Moving thread from GQ to Cafe Society.
In addition to the info in other posts, let me add this. I’ve been in lots of choirs and choruses, and if the group is big enough, sometimes you can’t hear each other. So you DO need someone that everyone can see to make sure you stay together. That’s all. Carry on.
It’s also worth noting that while there doesn’t appear to be a conductor in a rock band, there usually is. It’s just not as obvious.
Watch Bruce Springsteen get the whole E street band to come off a chord simultaneously by raising the neck of his guitar, looking round, and then bringing it down. The neck is his baton.
Watch Rick Wakeman do the big keyboard solo in Awaken and you’ll see him give a clear signal with his head to the rest of the band that says “right lads, solo over, come back in… 1…2…3… now”.
Watch Elvis in this clip from this point. He’s not just using his arms and body to interpret the music, he’s conducting the band. https://www.youtube.com/watch?v=QygssHD2IKA
I suppose I did overstate the point.
I think Scougs nin’ja’ed me … but I think more can be said …
Take bands like Hot Tuna or ZZ Top, it’s just three guys playing so hitting that bridge together isn’t all that hard … the bigger bands like The Mothers of Invention or The Grateful Dead do indeed have one person cluing in the rest of the band, with a nod of the head or chord struck, “this is the last coda” … so with a full symphony orchestra we have 100 or more people, it makes sense to have someone dedicated to all these tasks …

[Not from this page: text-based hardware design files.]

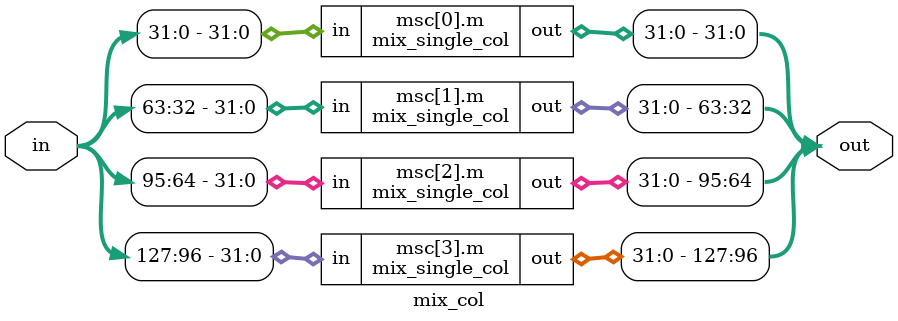
<source format=v>
module mix_single_col
(
	input [31:0] in, 
	output [31:0] out
);

	wire [7:0] b0, b1, b2, b3;
	wire [7:0] c0, c1, c2, c3;

	function [7:0] mult_2;
		input [7:0] x;
		begin
			mult_2 = {x[6], x[5], x[4], x[3]^x[7], x[2]^x[7], x[1], x[0]^x[7], x[7]};
		end
	endfunction

	function [7:0] mult_3;
		input [7:0] x;
		begin
			mult_3 = mult_2(x) ^ x;
		end
	endfunction

	assign {b0, b1, b2, b3} = in;

	assign c0 = mult_2(b0) ^ mult_3(b1) ^ b2 ^ b3;
	assign c1 = b0 ^ mult_2(b1) ^ mult_3(b2) ^ b3;
	assign c2 = b0 ^ b1 ^ mult_2(b2) ^ mult_3(b3);
	assign c3 = mult_3(b0) ^ b1 ^ b2 ^ mult_2(b3);

	assign out = {c0, c1, c2, c3};

endmodule

module mix_col
(
	input [127:0] in,
	output [127:0] out
);

	genvar i;
	generate
	    for (i=0; i<4; i=i+1)
	    begin : msc
	       mix_single_col m(.in(in[32*i+31:32*i]), .out(out[32*i+31:32*i]));
	    end
	endgenerate

endmodule

</source>
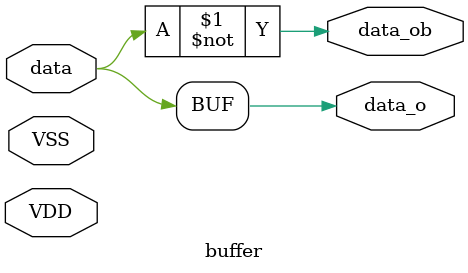
<source format=sv>


module buffer(
    input  wire VDD,
    input  wire VSS,
    input  wire data,
    output wire data_ob,
    output wire data_o
);

parameter DELAY = 1;

assign #DELAY data_o = data;
assign #DELAY data_ob = ~data;

endmodule

</source>
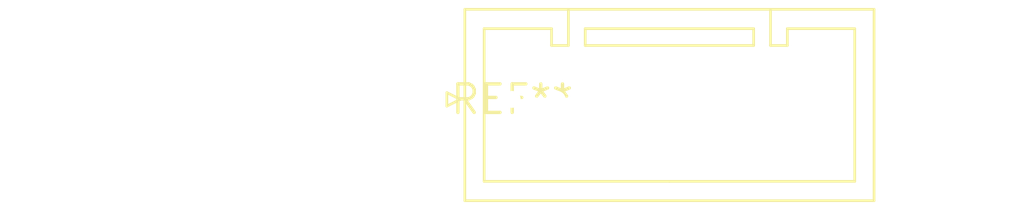
<source format=kicad_pcb>
(kicad_pcb (version 20240108) (generator pcbnew)

  (general
    (thickness 1.6)
  )

  (paper "A4")
  (layers
    (0 "F.Cu" signal)
    (31 "B.Cu" signal)
    (32 "B.Adhes" user "B.Adhesive")
    (33 "F.Adhes" user "F.Adhesive")
    (34 "B.Paste" user)
    (35 "F.Paste" user)
    (36 "B.SilkS" user "B.Silkscreen")
    (37 "F.SilkS" user "F.Silkscreen")
    (38 "B.Mask" user)
    (39 "F.Mask" user)
    (40 "Dwgs.User" user "User.Drawings")
    (41 "Cmts.User" user "User.Comments")
    (42 "Eco1.User" user "User.Eco1")
    (43 "Eco2.User" user "User.Eco2")
    (44 "Edge.Cuts" user)
    (45 "Margin" user)
    (46 "B.CrtYd" user "B.Courtyard")
    (47 "F.CrtYd" user "F.Courtyard")
    (48 "B.Fab" user)
    (49 "F.Fab" user)
    (50 "User.1" user)
    (51 "User.2" user)
    (52 "User.3" user)
    (53 "User.4" user)
    (54 "User.5" user)
    (55 "User.6" user)
    (56 "User.7" user)
    (57 "User.8" user)
    (58 "User.9" user)
  )

  (setup
    (pad_to_mask_clearance 0)
    (pcbplotparams
      (layerselection 0x00010fc_ffffffff)
      (plot_on_all_layers_selection 0x0000000_00000000)
      (disableapertmacros false)
      (usegerberextensions false)
      (usegerberattributes false)
      (usegerberadvancedattributes false)
      (creategerberjobfile false)
      (dashed_line_dash_ratio 12.000000)
      (dashed_line_gap_ratio 3.000000)
      (svgprecision 4)
      (plotframeref false)
      (viasonmask false)
      (mode 1)
      (useauxorigin false)
      (hpglpennumber 1)
      (hpglpenspeed 20)
      (hpglpendiameter 15.000000)
      (dxfpolygonmode false)
      (dxfimperialunits false)
      (dxfusepcbnewfont false)
      (psnegative false)
      (psa4output false)
      (plotreference false)
      (plotvalue false)
      (plotinvisibletext false)
      (sketchpadsonfab false)
      (subtractmaskfromsilk false)
      (outputformat 1)
      (mirror false)
      (drillshape 1)
      (scaleselection 1)
      (outputdirectory "")
    )
  )

  (net 0 "")

  (footprint "JST_PUD_B16B-PUDSS_2x08_P2.00mm_Vertical" (layer "F.Cu") (at 0 0))

)

</source>
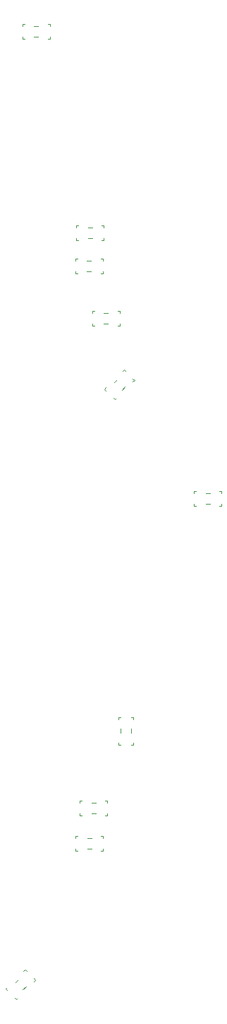
<source format=gbo>
G04*
G04 #@! TF.GenerationSoftware,Altium Limited,Altium Designer,21.8.1 (53)*
G04*
G04 Layer_Color=32896*
%FSLAX25Y25*%
%MOIN*%
G70*
G04*
G04 #@! TF.SameCoordinates,F5C5D764-6AA7-4F14-928A-87DEF657E23D*
G04*
G04*
G04 #@! TF.FilePolarity,Positive*
G04*
G01*
G75*
%ADD15C,0.00200*%
D15*
X360200Y273700D02*
Y274700D01*
X359200Y274700D02*
X360200Y274700D01*
Y267700D02*
Y268700D01*
X359200Y267700D02*
X360200Y267700D01*
X347200D02*
X348200Y267700D01*
X347200Y267700D02*
Y268700D01*
Y273700D02*
Y274700D01*
X348200Y274700D01*
X352700Y273700D02*
X354700D01*
X352700Y268700D02*
X354700D01*
X360000Y546100D02*
Y547100D01*
X359000D02*
X360000D01*
Y540100D02*
Y541100D01*
X359000Y540100D02*
X360000D01*
X347000D02*
X348000D01*
X347000D02*
Y541100D01*
Y546100D02*
Y547100D01*
X348000D01*
X352500Y546100D02*
X354500D01*
X352500Y541100D02*
X354500D01*
X354800Y290200D02*
X356800D01*
X354800Y285200D02*
X356800D01*
X361300Y284200D02*
X362300D01*
Y285200D01*
Y290200D02*
Y291200D01*
X361300Y291200D02*
X362300Y291200D01*
X349300D02*
X350300D01*
X349300Y290200D02*
Y291200D01*
Y284200D02*
X350300D01*
X349300D02*
X349300Y285200D01*
X327500Y651600D02*
X329500D01*
X327500Y656600D02*
X329500Y656600D01*
X322000Y657600D02*
X323000Y657600D01*
X322000Y656600D02*
Y657600D01*
Y650600D02*
Y651600D01*
Y650600D02*
X323000Y650600D01*
X334000Y650600D02*
X335000Y650600D01*
X335000Y651600D01*
X334000Y657600D02*
X335000D01*
X335000Y656600D02*
X335000Y657600D01*
X318725Y205761D02*
X320139Y207175D01*
X322261Y202225D02*
X323675Y203639D01*
X327564Y206114D02*
X328271Y206821D01*
X327564Y207528D02*
X328271Y206821D01*
X323321Y211771D02*
X324028Y211064D01*
X322614Y211064D02*
X323321Y211771D01*
X314129Y202579D02*
X314836Y203286D01*
X314129Y202579D02*
X314836Y201872D01*
X319079Y197629D02*
X319786Y198336D01*
X318372Y198336D02*
X319079Y197629D01*
X368978Y485167D02*
X370392Y486581D01*
X365442Y488702D02*
X366857Y490116D01*
X360846Y485520D02*
X361553Y486227D01*
X360846Y485520D02*
X361553Y484813D01*
X365089Y481278D02*
X365796Y480570D01*
X366503Y481278D01*
X374281Y489056D02*
X374988Y489763D01*
X374281Y490470D02*
X374988Y489763D01*
X369331Y494005D02*
X370039Y494712D01*
X370746Y494005D01*
X368600Y323200D02*
Y325200D01*
X373600Y323200D02*
Y325200D01*
X374600Y329700D02*
Y330700D01*
X373600D02*
X374600D01*
X367600D02*
X368600D01*
X367600D02*
X367600Y329700D01*
X367600Y317700D02*
Y318700D01*
Y317700D02*
X368600D01*
X374600D02*
Y318700D01*
X373600Y317700D02*
X374600Y317700D01*
X408800Y436200D02*
X410800D01*
X408800Y431200D02*
X410800D01*
X415300Y430200D02*
X416300D01*
Y431200D01*
Y436200D02*
Y437200D01*
X415300D02*
X416300D01*
X403300D02*
X404300D01*
X403300Y436200D02*
Y437200D01*
Y430200D02*
X404300D01*
X403300D02*
Y431200D01*
X360500Y521200D02*
X362500D01*
X360500Y516200D02*
X362500D01*
X367000Y515200D02*
X368000D01*
Y516200D01*
Y521200D02*
Y522200D01*
X367000D02*
X368000D01*
X355000D02*
X356000D01*
X355000Y521200D02*
Y522200D01*
Y515200D02*
X356000D01*
X355000D02*
Y516200D01*
X353100Y561600D02*
X355100D01*
X353100Y556600D02*
X355100D01*
X359600Y555600D02*
X360600D01*
Y556600D01*
Y561600D02*
Y562600D01*
X359600D02*
X360600D01*
X347600D02*
X348600D01*
X347600Y561600D02*
Y562600D01*
Y555600D02*
X348600D01*
X347600D02*
Y556600D01*
M02*

</source>
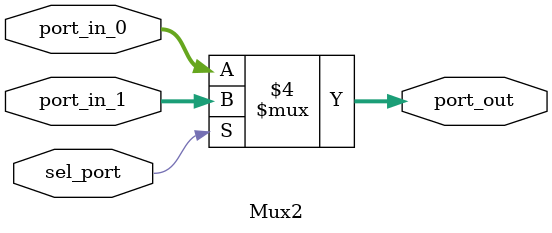
<source format=v>
module Mux2 (
    input   sel_port,
    input   [31:0] port_in_0,
    input   [31:0] port_in_1,
    output reg [31:0] port_out
    );
    always @(*) begin
        if (sel_port == 1) begin
            port_out <= port_in_1;
        end
        else begin
            port_out <= port_in_0;
        end
    end
endmodule 

</source>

The conductor has quite a bit of latitude within the written score … if the score calls for mezzo piano but she wants the bassoons to come in at fortissimo, she’ll wave her hand up at that section, “play loud you bastards” … so we get multiple interpretations of the same score across both people and time … what folks want to hear in the late 19th Century may be different from what folks want to hear in the early 21st Century …
As someone who’s seen the Grateful Dead over a hundred times and other similar rock bands hundreds of more times, I take minor exception to this. It’s true that a band member might cue the others when a significant transition will occur – when we leave the jam and go back to the chorus, or when we’re ready to move from Slipknot to Franklin’s Tower, etc. But this happens a few times per song. No one is marking every single beat the way a symphony conductor does. Also it’s not the same person doing it through the whole song. In a band with two lead guitarists for example, whoever is leading at the moment would be the one to cue the transition. So I don’t view this as very similar to a conductor.

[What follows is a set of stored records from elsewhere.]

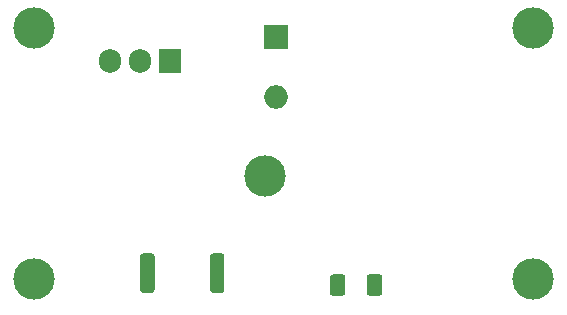
<source format=gbr>
%TF.GenerationSoftware,KiCad,Pcbnew,(5.1.9-0-10_14)*%
%TF.CreationDate,2021-02-28T00:37:48+08:00*%
%TF.ProjectId,xhp70-driver,78687037-302d-4647-9269-7665722e6b69,rev?*%
%TF.SameCoordinates,Original*%
%TF.FileFunction,Soldermask,Bot*%
%TF.FilePolarity,Negative*%
%FSLAX46Y46*%
G04 Gerber Fmt 4.6, Leading zero omitted, Abs format (unit mm)*
G04 Created by KiCad (PCBNEW (5.1.9-0-10_14)) date 2021-02-28 00:37:48*
%MOMM*%
%LPD*%
G01*
G04 APERTURE LIST*
%ADD10C,3.500000*%
%ADD11O,1.905000X2.000000*%
%ADD12R,1.905000X2.000000*%
%ADD13O,2.000000X2.000000*%
%ADD14R,2.000000X2.000000*%
G04 APERTURE END LIST*
D10*
%TO.C,H3*%
X156750000Y-74500000D03*
%TD*%
D11*
%TO.C,Q1*%
X120920000Y-56000000D03*
X123460000Y-56000000D03*
D12*
X126000000Y-56000000D03*
%TD*%
D13*
%TO.C,D1*%
X135000000Y-59080000D03*
D14*
X135000000Y-54000000D03*
%TD*%
%TO.C,R2*%
G36*
G01*
X124687500Y-72574999D02*
X124687500Y-75425001D01*
G75*
G02*
X124437501Y-75675000I-249999J0D01*
G01*
X123712499Y-75675000D01*
G75*
G02*
X123462500Y-75425001I0J249999D01*
G01*
X123462500Y-72574999D01*
G75*
G02*
X123712499Y-72325000I249999J0D01*
G01*
X124437501Y-72325000D01*
G75*
G02*
X124687500Y-72574999I0J-249999D01*
G01*
G37*
G36*
G01*
X130612500Y-72574999D02*
X130612500Y-75425001D01*
G75*
G02*
X130362501Y-75675000I-249999J0D01*
G01*
X129637499Y-75675000D01*
G75*
G02*
X129387500Y-75425001I0J249999D01*
G01*
X129387500Y-72574999D01*
G75*
G02*
X129637499Y-72325000I249999J0D01*
G01*
X130362501Y-72325000D01*
G75*
G02*
X130612500Y-72574999I0J-249999D01*
G01*
G37*
%TD*%
%TO.C,C1*%
G36*
G01*
X142650000Y-75650002D02*
X142650000Y-74349998D01*
G75*
G02*
X142899998Y-74100000I249998J0D01*
G01*
X143725002Y-74100000D01*
G75*
G02*
X143975000Y-74349998I0J-249998D01*
G01*
X143975000Y-75650002D01*
G75*
G02*
X143725002Y-75900000I-249998J0D01*
G01*
X142899998Y-75900000D01*
G75*
G02*
X142650000Y-75650002I0J249998D01*
G01*
G37*
G36*
G01*
X139525000Y-75650002D02*
X139525000Y-74349998D01*
G75*
G02*
X139774998Y-74100000I249998J0D01*
G01*
X140600002Y-74100000D01*
G75*
G02*
X140850000Y-74349998I0J-249998D01*
G01*
X140850000Y-75650002D01*
G75*
G02*
X140600002Y-75900000I-249998J0D01*
G01*
X139774998Y-75900000D01*
G75*
G02*
X139525000Y-75650002I0J249998D01*
G01*
G37*
%TD*%
D10*
%TO.C,H1*%
X114500000Y-53250000D03*
%TD*%
%TO.C,H5*%
X134000000Y-65750000D03*
%TD*%
%TO.C,H4*%
X156750000Y-53250000D03*
%TD*%
%TO.C,H2*%
X114500000Y-74500000D03*
%TD*%
M02*

</source>
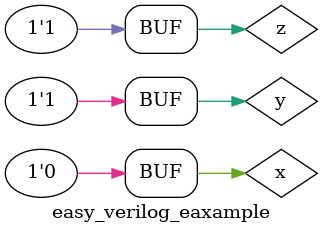
<source format=v>
module easy_verilog_eaxample();
    reg x = 1'b0;
    reg y = 1'b1;
    reg z;

    // A procedure example
    always @(z) begin
        $display("x=%b, y=%b, z=%b", x, y, z);
    end

    // Another procedure
    initial begin
        #2;             // wait 2 time units
        z = x ^ y;      // bit-wise XOR between the 1 bit variables x and y
        #10;            // wait 10 time units
        y = 0;
        z = x | y;
        #10;
        z = ~z;
        #10;

    end

endmodule
</source>
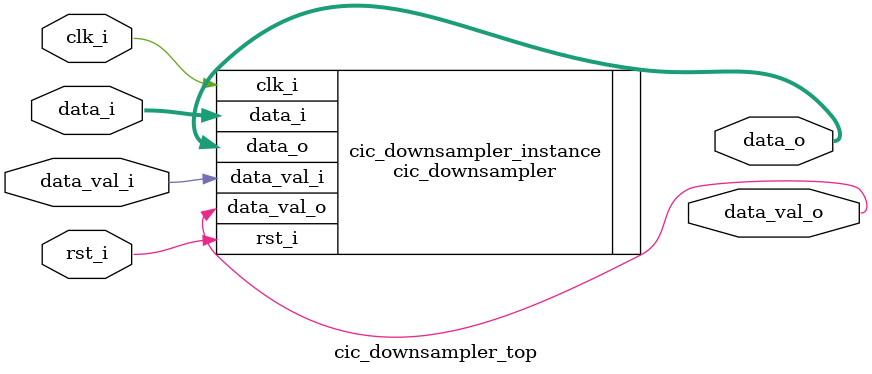
<source format=sv>

`timescale 1 ns / 1 ns
// synopsys translate_on

module cic_downsampler_top
#(
  parameter WIDTH_I       = 16,   // Input data width
  parameter WIDTH_O       = 17,   // Input data width
  parameter DECIMATION    = 64,   // Decimation Factor
  parameter STAGES        = 5     // Integrator-Comb stages
)
(
  input                               clk_i,          // Clock
  input                               rst_i,          // Async Reset
  // Input signal bus
  input   signed  [WIDTH_I - 1:0]     data_i,         // Input data for decimation
  input                               data_val_i,     // Input data valid signal
  
  // Output signal bus
  output  signed  [WIDTH_O - 1:0]     data_o,         // Output data with cic gain
  output  logic                       data_val_o     // Output data valid
);

cic_downsampler #(
  .WIDTH_I      (WIDTH_I),
  .WIDTH_O      (WIDTH_O),
  .DECIMATION   (DECIMATION),
  .STAGES       (STAGES)
) cic_downsampler_instance (
  .clk_i          (clk_i),
  .rst_i          (rst_i),
  .data_i         (data_i),
  .data_val_i     (data_val_i),
  .data_o         (data_o),
  .data_val_o     (data_val_o)
);

endmodule // cic_downsampler_top

</source>
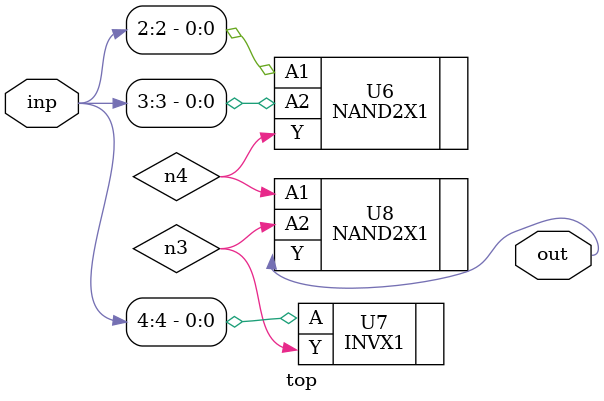
<source format=sv>


module top ( inp, out );
  input [4:0] inp;
  output out;
  wire   n3, n4;

  NAND2X1 U6 ( .A1(inp[2]), .A2(inp[3]), .Y(n4) );
  INVX1 U7 ( .A(inp[4]), .Y(n3) );
  NAND2X1 U8 ( .A1(n4), .A2(n3), .Y(out) );
endmodule


</source>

Part of the job of a record’s producer is precisely to direct the ensemble the way a conductor does: timing, volume, emphasis. A small group can use a friend, or recordings, to check how they sound; those who don’t tend IME to sound as a fight between crack-addled cats, because the sound the players get and that an audience will hear can be quite different. I’ve been in contests for new groups where the immense majority suffered from the same defect: each musician (this includes the singers) kept trying to get louder and louder. That works well if you’re trying to make a lot of noise; not so well if you’re trying to make music.
Oh, but they are! It’s called the “rhythm section”. Most commonly it’s a percussionist, such as a drummer; in some genres (such as bluegrass), it’s the bassist’s.
You’re reminding me of an interview I heard once, with a Brazilian percussionist who’d “been very surprised to discover that flamenco doesn’t include percussion” (sic). Yes it does: palms, box, guitar (when palmed), shoes, castanets… he thought “percussion” meant only “drums”. You’re thinking “directing” must require “visual gestures”. It’s a vocabulary problem, really.